> TASK DATA:
= = =

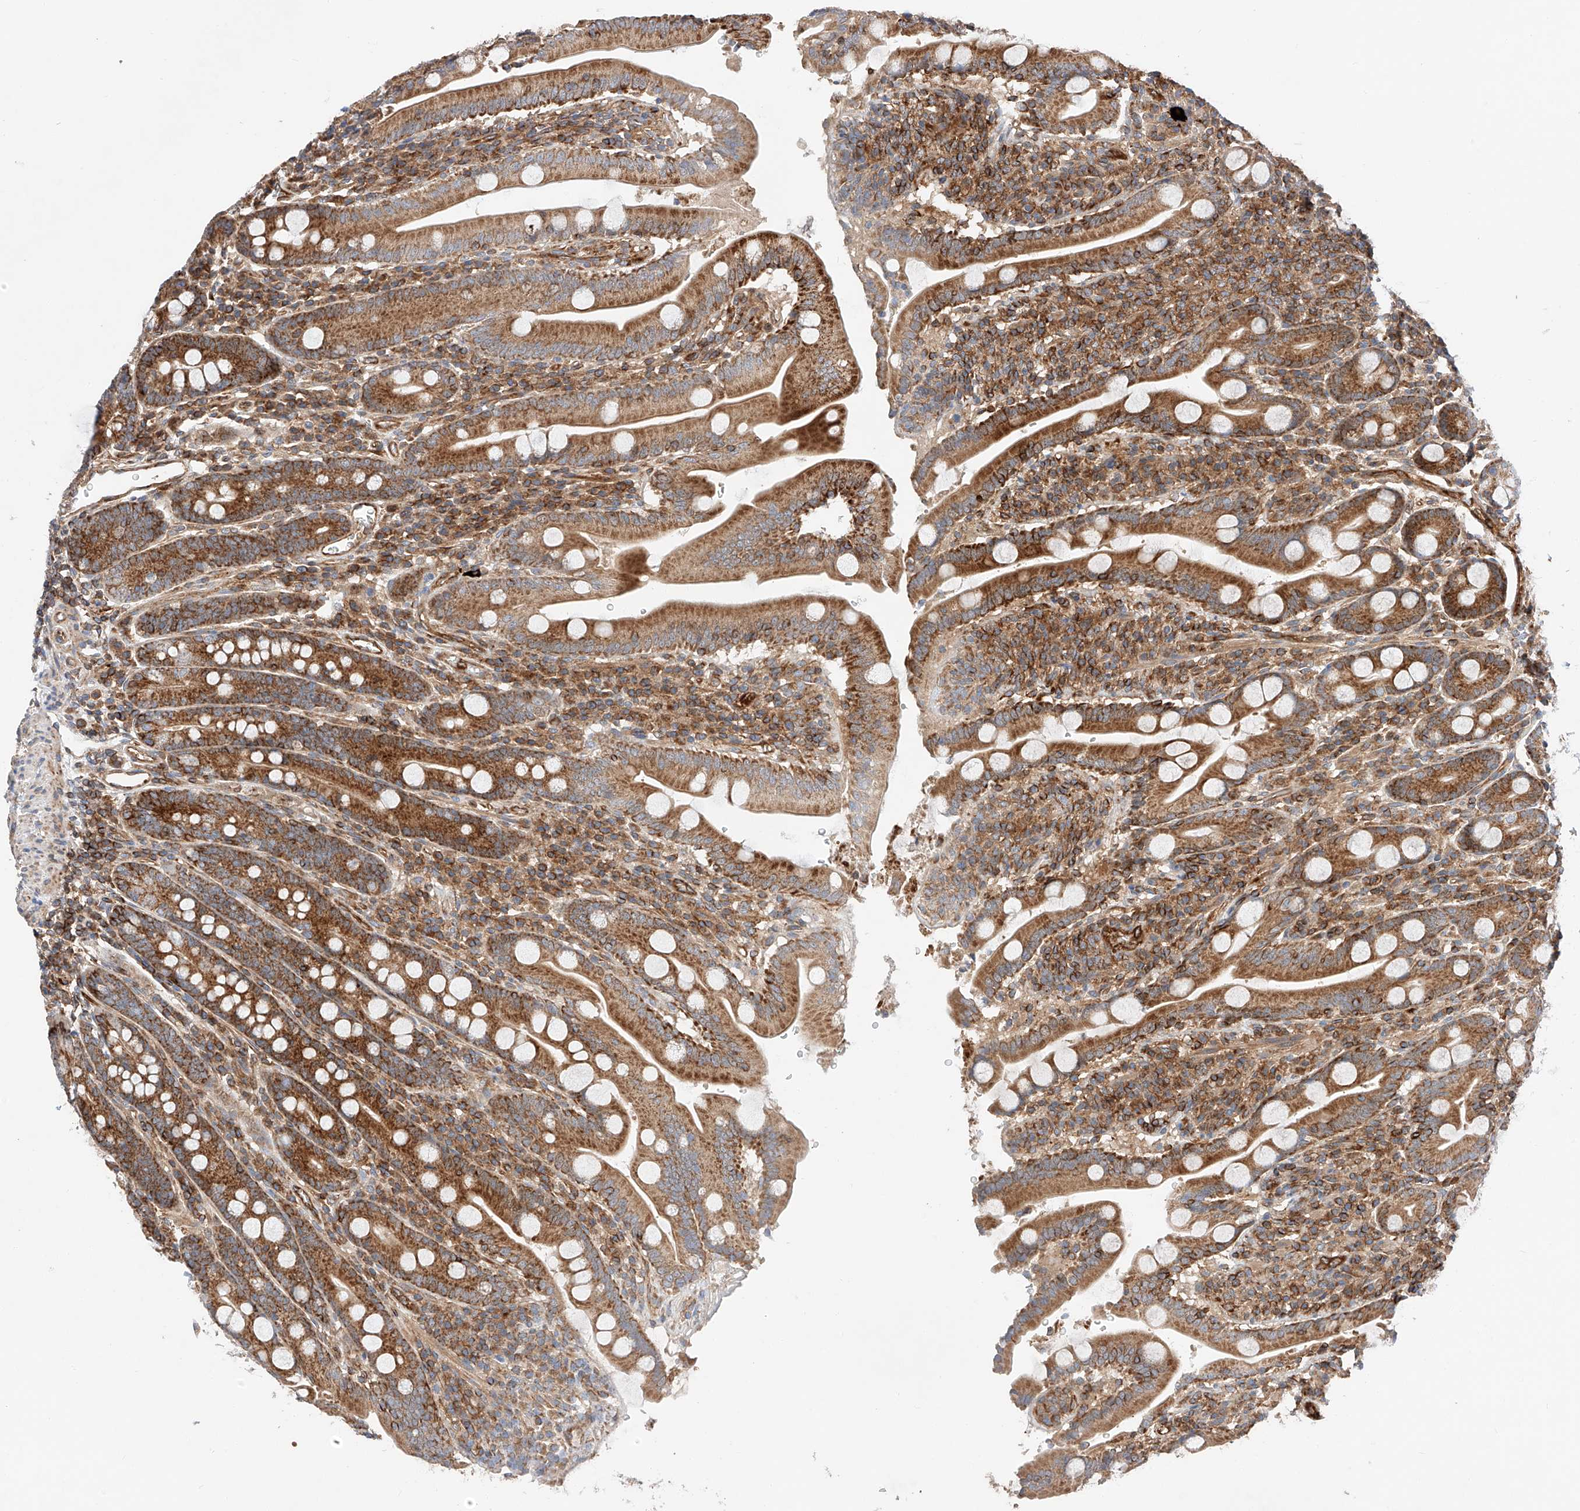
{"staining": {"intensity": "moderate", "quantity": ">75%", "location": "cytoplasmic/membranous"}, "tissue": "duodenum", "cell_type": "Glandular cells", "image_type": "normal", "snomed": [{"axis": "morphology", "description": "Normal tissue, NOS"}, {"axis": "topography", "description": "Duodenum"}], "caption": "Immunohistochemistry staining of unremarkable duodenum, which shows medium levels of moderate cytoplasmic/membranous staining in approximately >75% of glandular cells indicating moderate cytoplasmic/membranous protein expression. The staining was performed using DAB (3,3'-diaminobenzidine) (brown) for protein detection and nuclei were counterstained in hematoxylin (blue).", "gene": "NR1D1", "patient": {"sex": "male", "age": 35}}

= = =

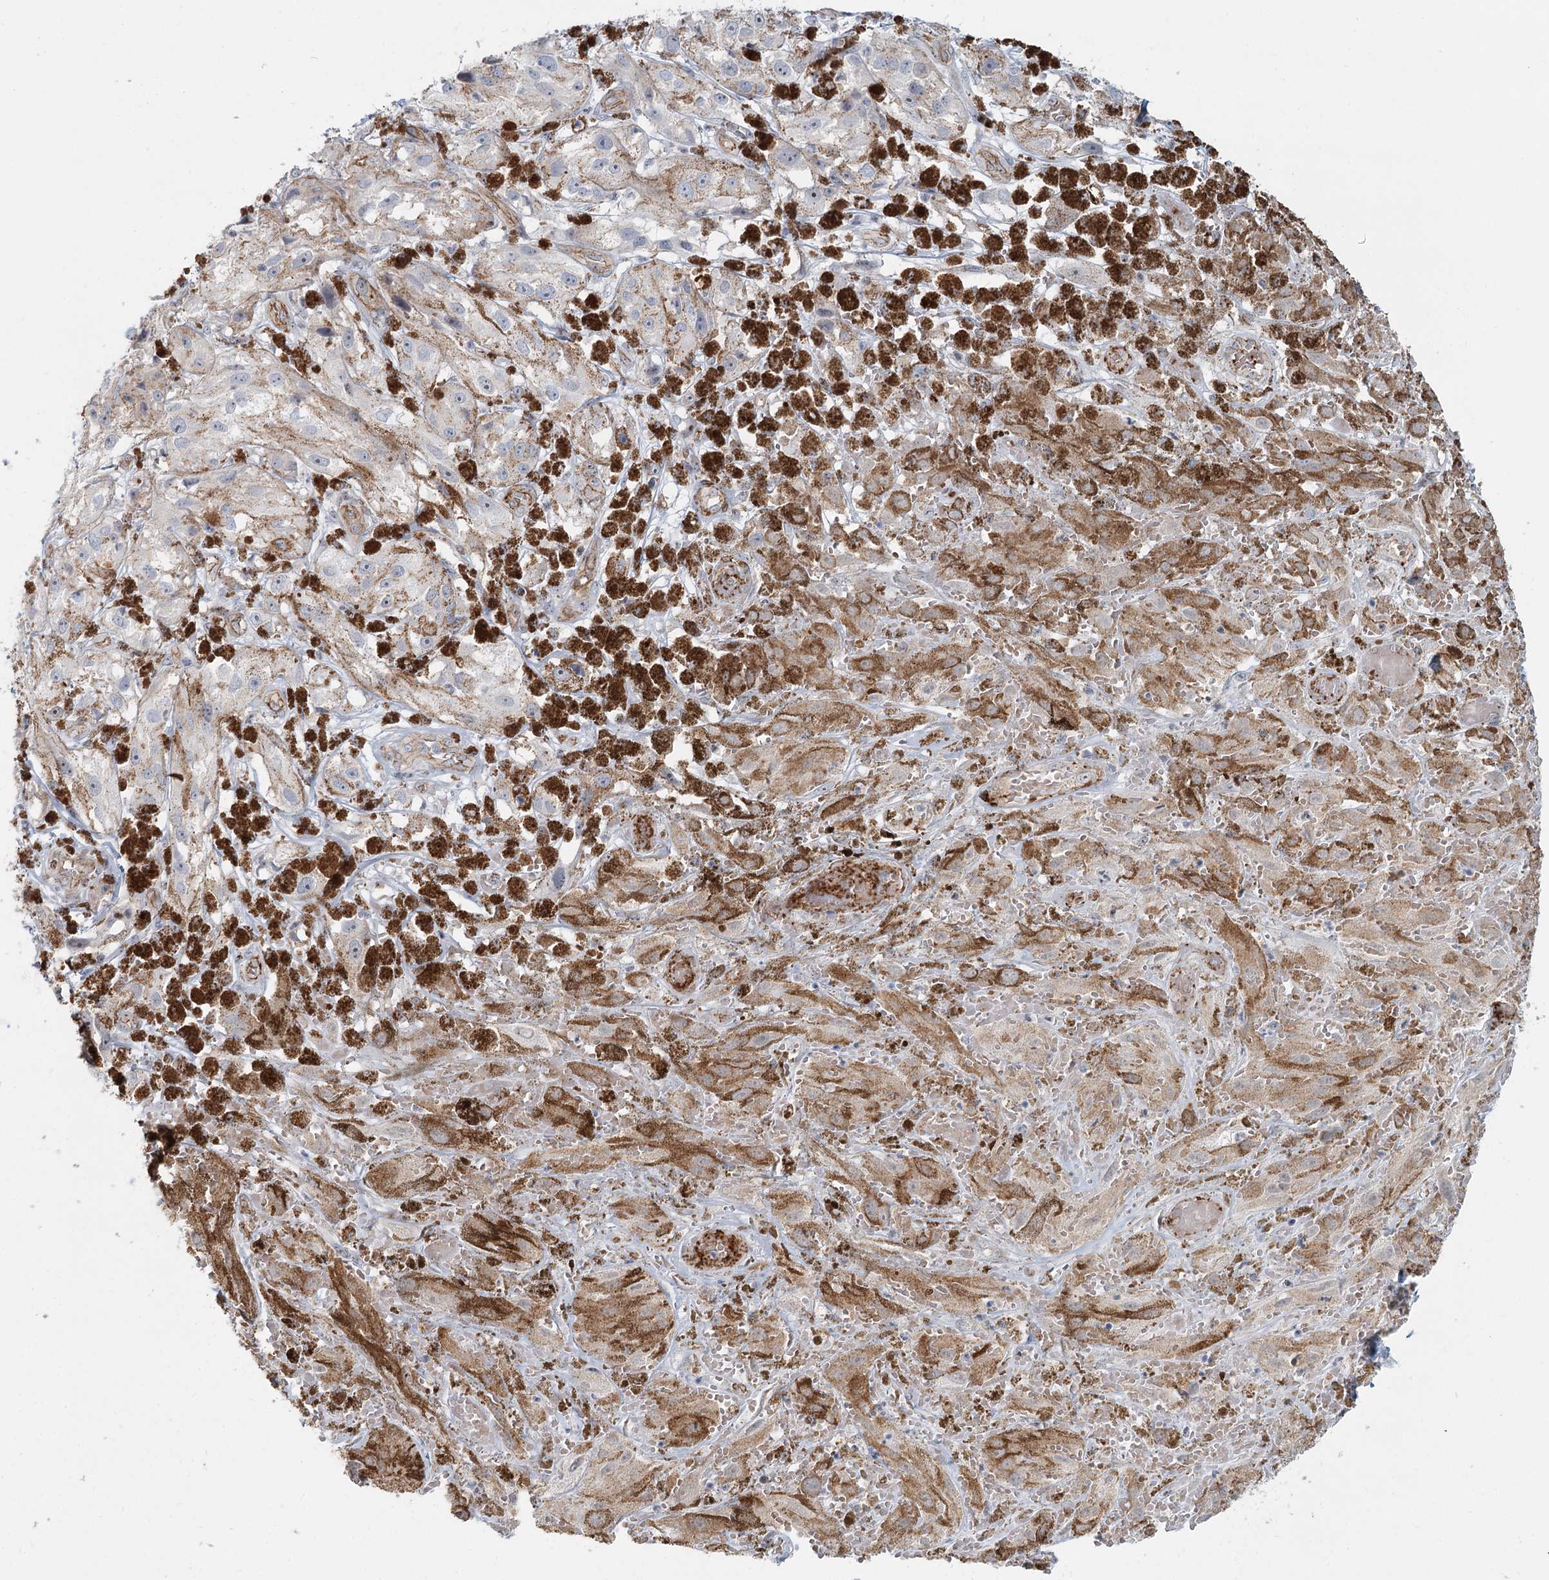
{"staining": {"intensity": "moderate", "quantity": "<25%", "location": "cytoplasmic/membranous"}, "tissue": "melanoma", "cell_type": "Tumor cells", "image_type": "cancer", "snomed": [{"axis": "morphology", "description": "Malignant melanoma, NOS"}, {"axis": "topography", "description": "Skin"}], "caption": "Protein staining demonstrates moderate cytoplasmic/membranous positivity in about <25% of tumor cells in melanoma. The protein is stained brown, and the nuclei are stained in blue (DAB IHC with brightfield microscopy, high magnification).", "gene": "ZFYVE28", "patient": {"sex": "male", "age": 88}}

= = =

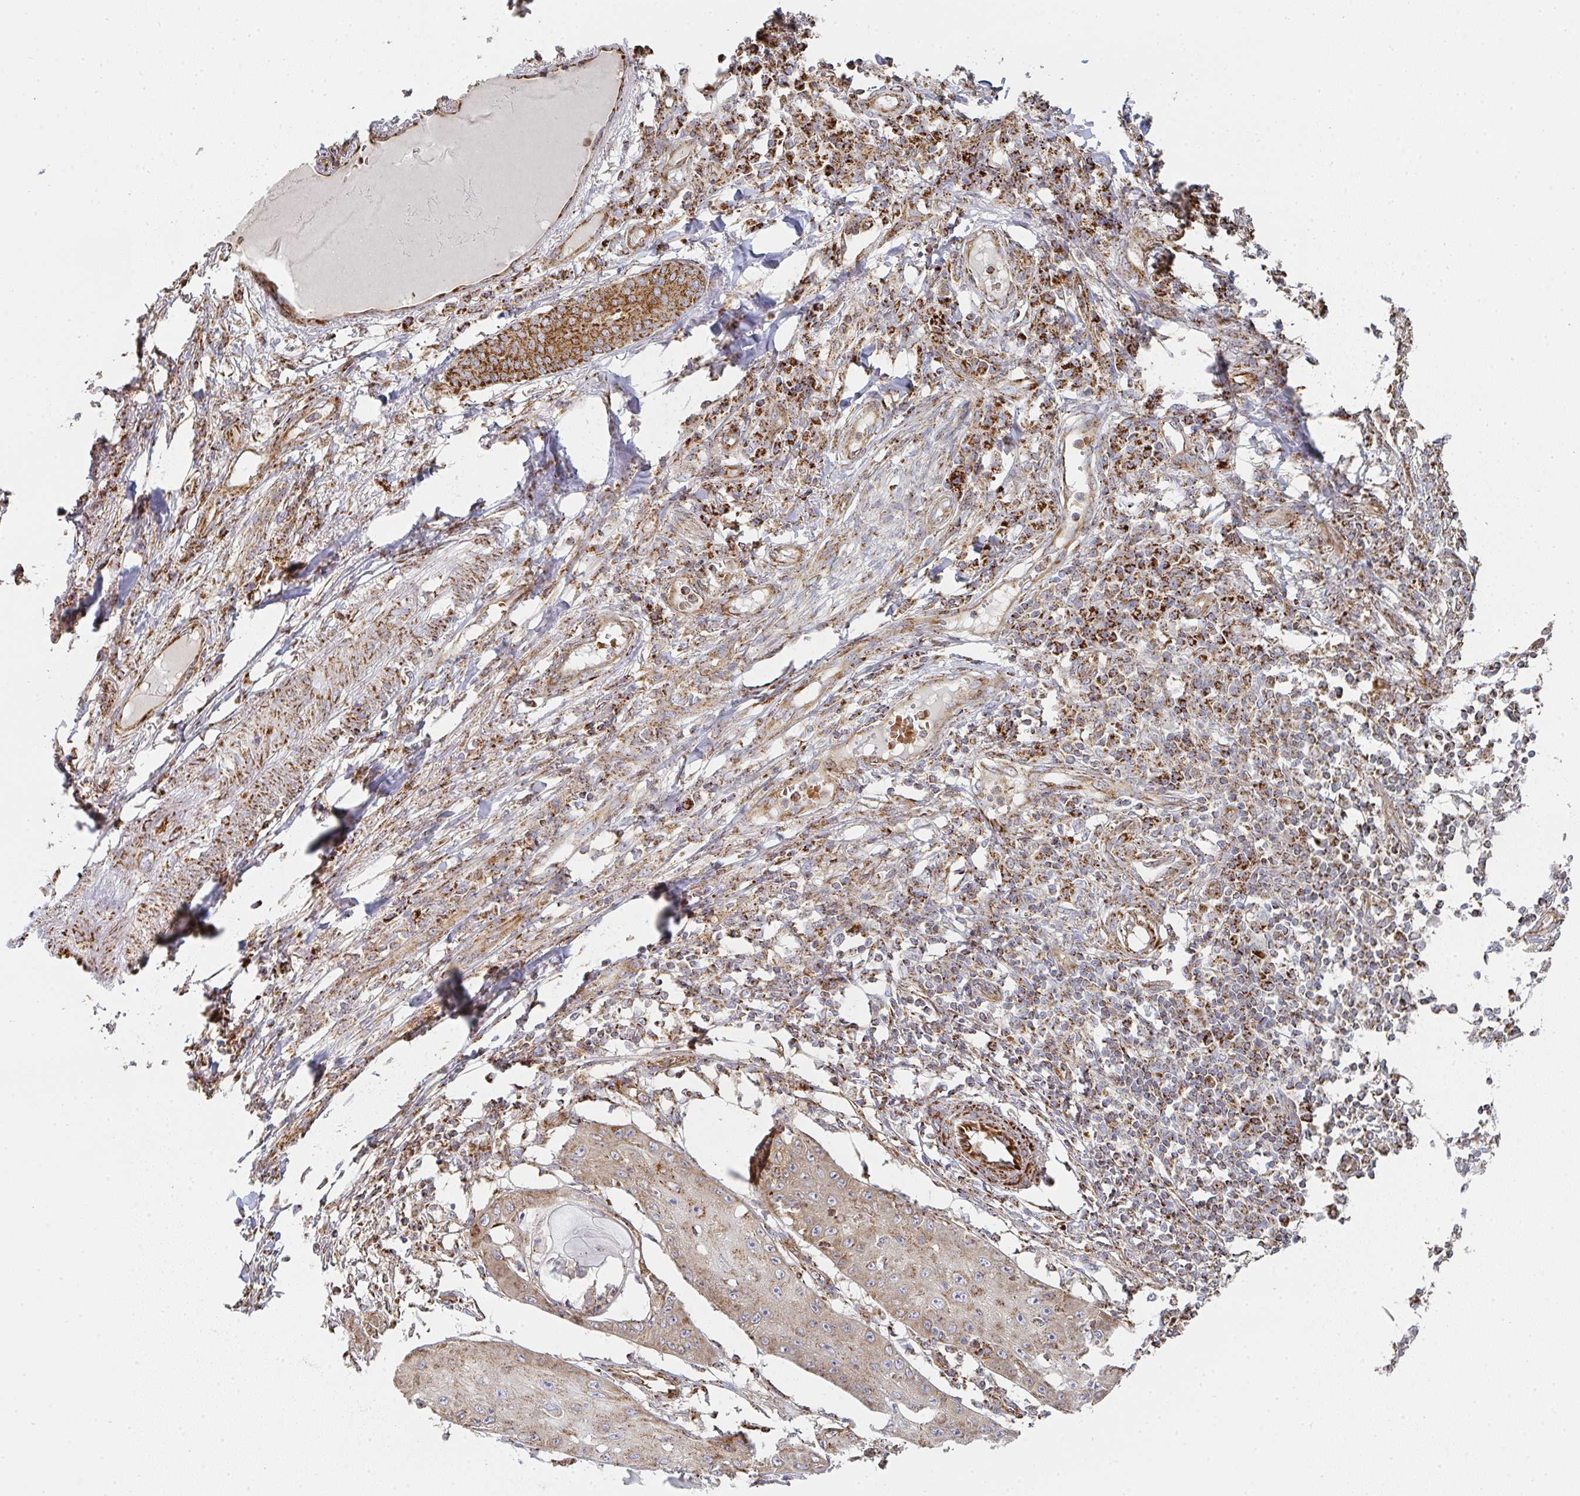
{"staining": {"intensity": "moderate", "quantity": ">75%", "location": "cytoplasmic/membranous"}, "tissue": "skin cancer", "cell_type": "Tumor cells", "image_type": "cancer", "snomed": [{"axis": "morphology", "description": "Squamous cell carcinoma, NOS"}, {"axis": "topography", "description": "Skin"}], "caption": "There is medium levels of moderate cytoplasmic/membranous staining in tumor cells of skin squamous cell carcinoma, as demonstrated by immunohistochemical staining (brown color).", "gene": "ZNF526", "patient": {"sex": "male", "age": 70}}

= = =

> ABOUT THIS TASK: Each line from the material above that mentions the word "blue" needs to be copied.

> TASK RESPONSE:
{"staining": {"intensity": "moderate", "quantity": ">75%", "location": "cytoplasmic/membranous"}, "tissue": "duodenum", "cell_type": "Glandular cells", "image_type": "normal", "snomed": [{"axis": "morphology", "description": "Normal tissue, NOS"}, {"axis": "topography", "description": "Duodenum"}], "caption": "Immunohistochemistry staining of unremarkable duodenum, which shows medium levels of moderate cytoplasmic/membranous staining in approximately >75% of glandular cells indicating moderate cytoplasmic/membranous protein expression. The staining was performed using DAB (3,3'-diaminobenzidine) (brown) for protein detection and nuclei were counterstained in hematoxylin (blue).", "gene": "NR1D1", "patient": {"sex": "male", "age": 35}}
{"staining": {"intensity": "moderate", "quantity": "<25%", "location": "cytoplasmic/membranous"}, "tissue": "melanoma", "cell_type": "Tumor cells", "image_type": "cancer", "snomed": [{"axis": "morphology", "description": "Malignant melanoma, NOS"}, {"axis": "topography", "description": "Skin"}], "caption": "Protein staining demonstrates moderate cytoplasmic/membranous positivity in about <25% of tumor cells in melanoma. The protein is stained brown, and the nuclei are stained in blue (DAB IHC with brightfield microscopy, high magnification).", "gene": "ZFYVE28", "patient": {"sex": "male", "age": 88}}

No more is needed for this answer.